# Nook and Kobo Compatibility



## Cardinal (Feb 24, 2010)

Can books bought from Borders go onto the Nook (original)?

Can books bought from B&N go onto the Kobo?


----------



## Meemo (Oct 27, 2008)

Cardinal said:


> Can books bought from Borders go onto the Nook (original)?
> 
> Can books bought from B&N go onto the Kobo?


Kobo and Borders books can go on the nook (I've done it myself).

B&N/nook books cannot be put on a Kobo (or Sony) - B&N adds a layer of DRM that those devices can't read. (It's why I sold my cute little pink Sony reader for a nook - had too many freebies from Sony, Kobo/Borders AND B&N.)


----------



## Cardinal (Feb 24, 2010)

Thanks!


----------



## luvshihtzu (Dec 19, 2008)

Meemo,
Just to let you know that your "cute little pink Sony Reader" just got to my granddaughter today and she is quite happy with it.
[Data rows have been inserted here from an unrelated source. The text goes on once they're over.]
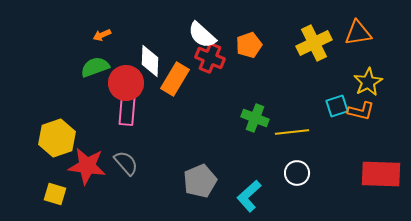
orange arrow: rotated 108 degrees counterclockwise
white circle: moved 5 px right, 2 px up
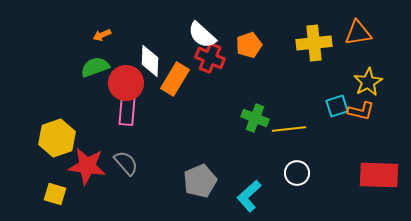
yellow cross: rotated 20 degrees clockwise
yellow line: moved 3 px left, 3 px up
red rectangle: moved 2 px left, 1 px down
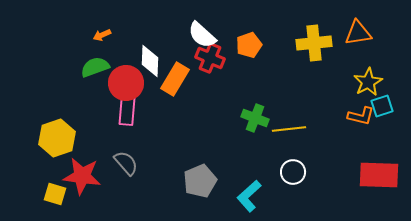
cyan square: moved 45 px right
orange L-shape: moved 5 px down
red star: moved 5 px left, 10 px down
white circle: moved 4 px left, 1 px up
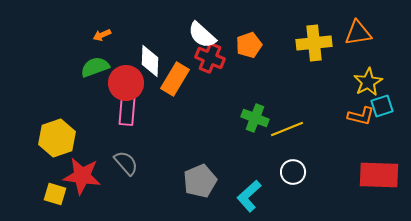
yellow line: moved 2 px left; rotated 16 degrees counterclockwise
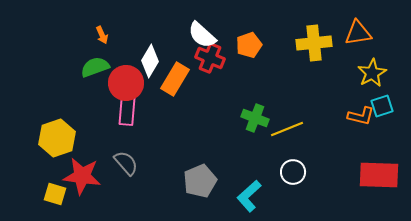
orange arrow: rotated 90 degrees counterclockwise
white diamond: rotated 28 degrees clockwise
yellow star: moved 4 px right, 9 px up
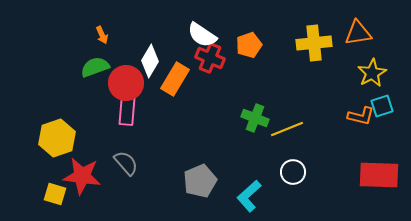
white semicircle: rotated 8 degrees counterclockwise
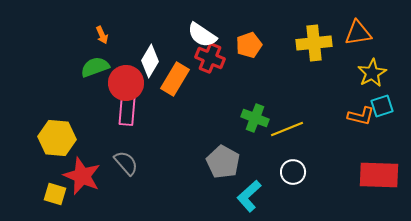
yellow hexagon: rotated 24 degrees clockwise
red star: rotated 15 degrees clockwise
gray pentagon: moved 23 px right, 19 px up; rotated 20 degrees counterclockwise
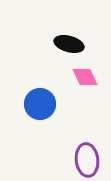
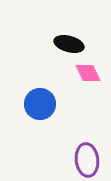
pink diamond: moved 3 px right, 4 px up
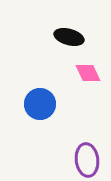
black ellipse: moved 7 px up
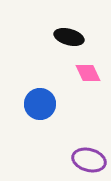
purple ellipse: moved 2 px right; rotated 68 degrees counterclockwise
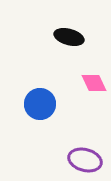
pink diamond: moved 6 px right, 10 px down
purple ellipse: moved 4 px left
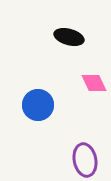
blue circle: moved 2 px left, 1 px down
purple ellipse: rotated 64 degrees clockwise
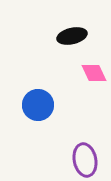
black ellipse: moved 3 px right, 1 px up; rotated 28 degrees counterclockwise
pink diamond: moved 10 px up
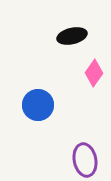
pink diamond: rotated 60 degrees clockwise
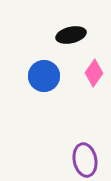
black ellipse: moved 1 px left, 1 px up
blue circle: moved 6 px right, 29 px up
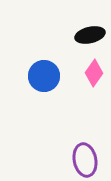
black ellipse: moved 19 px right
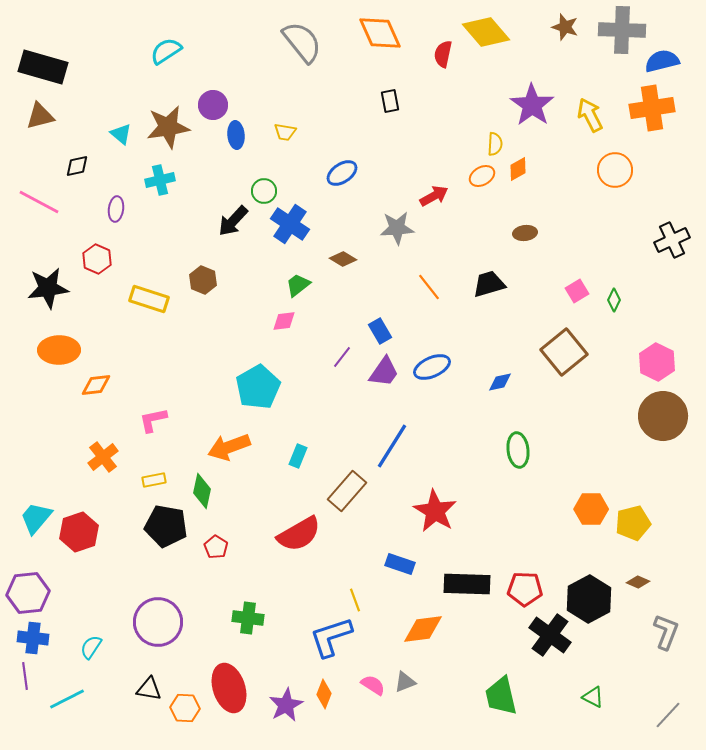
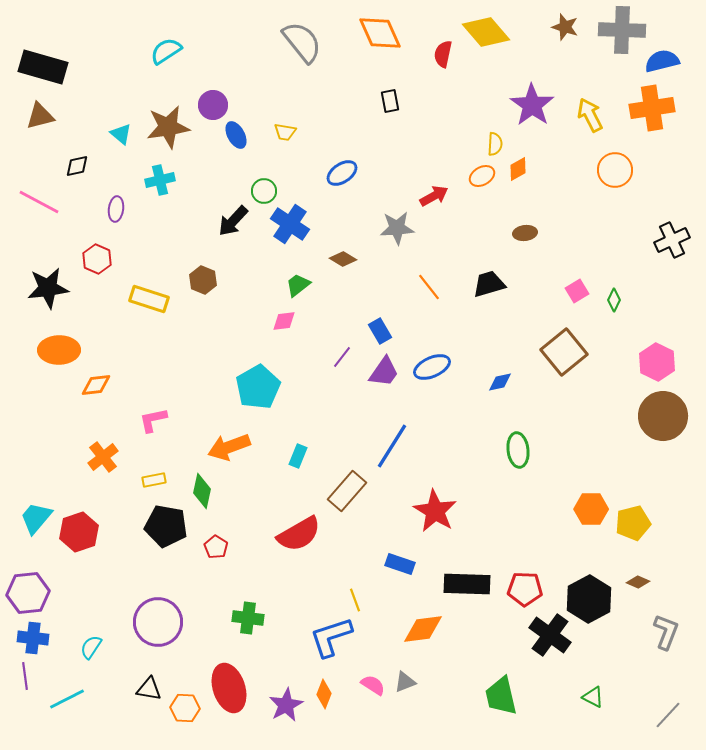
blue ellipse at (236, 135): rotated 24 degrees counterclockwise
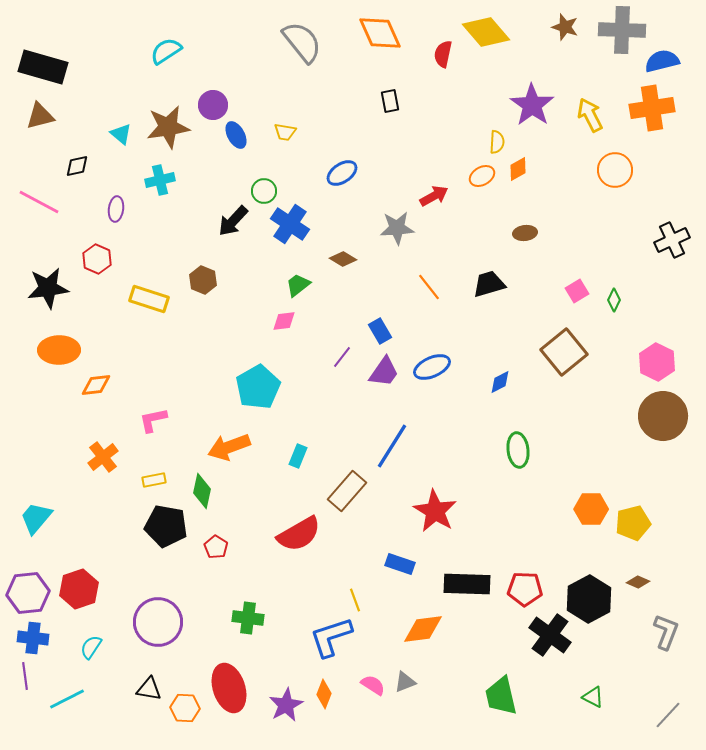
yellow semicircle at (495, 144): moved 2 px right, 2 px up
blue diamond at (500, 382): rotated 15 degrees counterclockwise
red hexagon at (79, 532): moved 57 px down
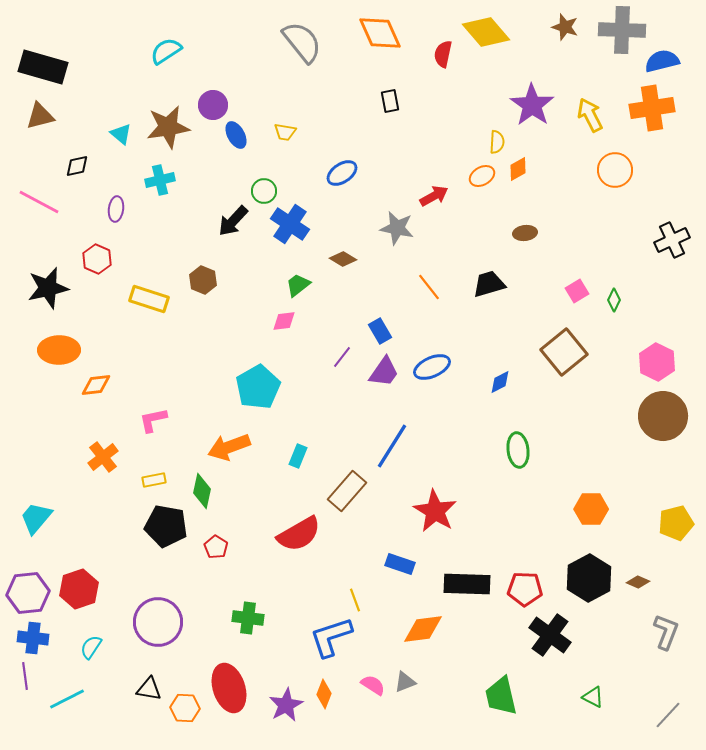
gray star at (397, 228): rotated 16 degrees clockwise
black star at (48, 288): rotated 6 degrees counterclockwise
yellow pentagon at (633, 523): moved 43 px right
black hexagon at (589, 599): moved 21 px up
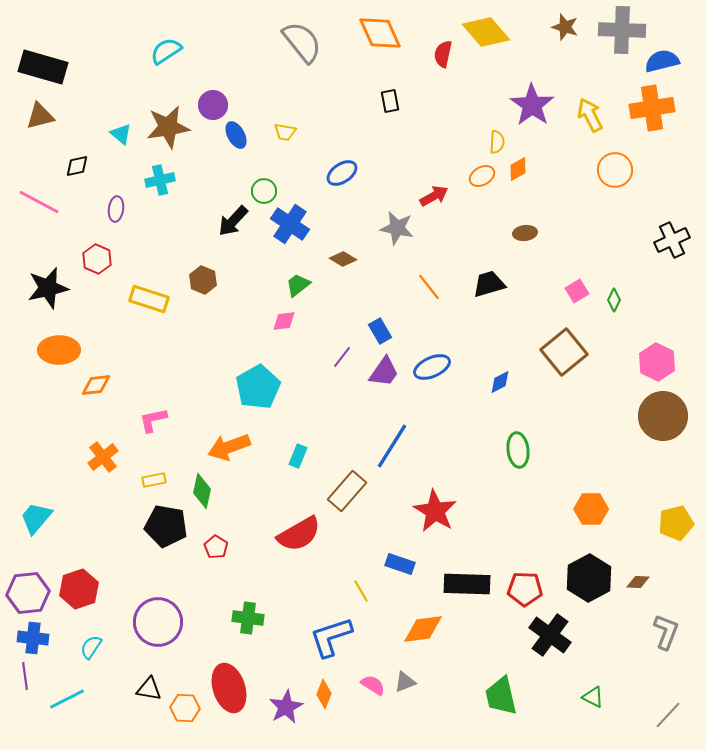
brown diamond at (638, 582): rotated 20 degrees counterclockwise
yellow line at (355, 600): moved 6 px right, 9 px up; rotated 10 degrees counterclockwise
purple star at (286, 705): moved 2 px down
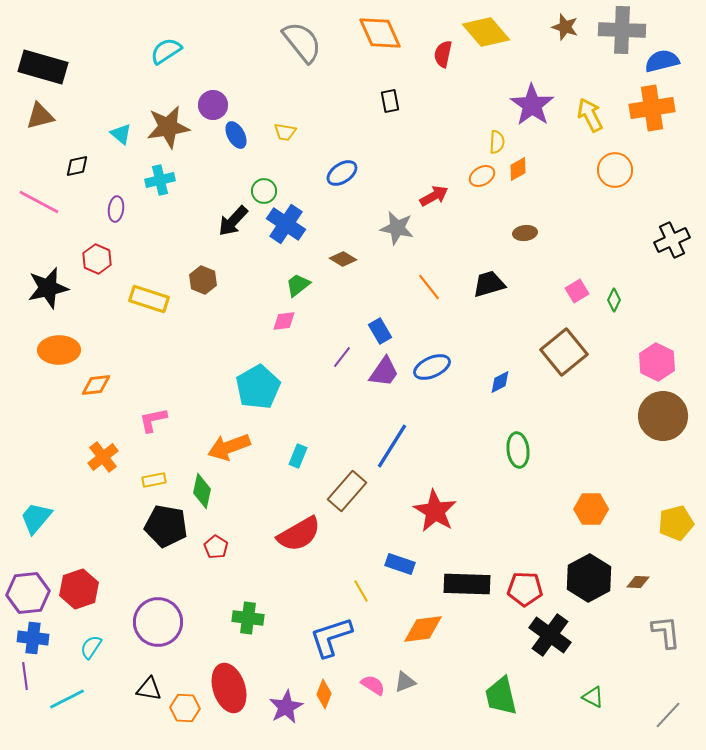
blue cross at (290, 224): moved 4 px left
gray L-shape at (666, 632): rotated 27 degrees counterclockwise
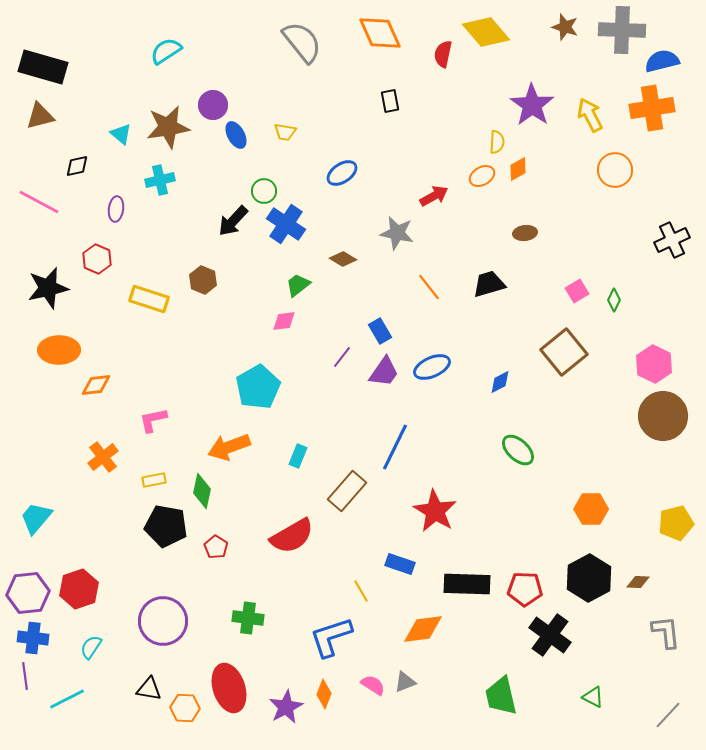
gray star at (397, 228): moved 5 px down
pink hexagon at (657, 362): moved 3 px left, 2 px down
blue line at (392, 446): moved 3 px right, 1 px down; rotated 6 degrees counterclockwise
green ellipse at (518, 450): rotated 40 degrees counterclockwise
red semicircle at (299, 534): moved 7 px left, 2 px down
purple circle at (158, 622): moved 5 px right, 1 px up
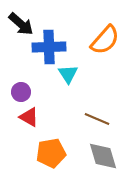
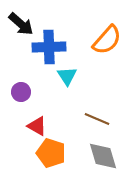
orange semicircle: moved 2 px right
cyan triangle: moved 1 px left, 2 px down
red triangle: moved 8 px right, 9 px down
orange pentagon: rotated 28 degrees clockwise
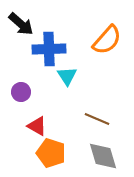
blue cross: moved 2 px down
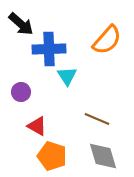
orange pentagon: moved 1 px right, 3 px down
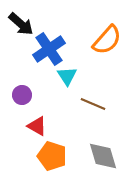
blue cross: rotated 32 degrees counterclockwise
purple circle: moved 1 px right, 3 px down
brown line: moved 4 px left, 15 px up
I bought it from you sometime back to give to her as a birthday gift.  I liked it so much that I almost kept it for myself.  Such a pretty color.
luvshihtzu


----------



## Meemo (Oct 27, 2008)

luvshihtzu said:


> Meemo,
> Just to let you know that your "cute little pink Sony Reader" just got to my granddaughter today and she is quite happy with it. I bought it from you sometime back to give to her as a birthday gift. I liked it so much that I almost kept it for myself. Such a pretty color.
> luvshihtzu


I'm so glad it's gone to its new home, and that your granddaughter is happy with it! I still miss being able to sort my ePubs into nice collections...


----------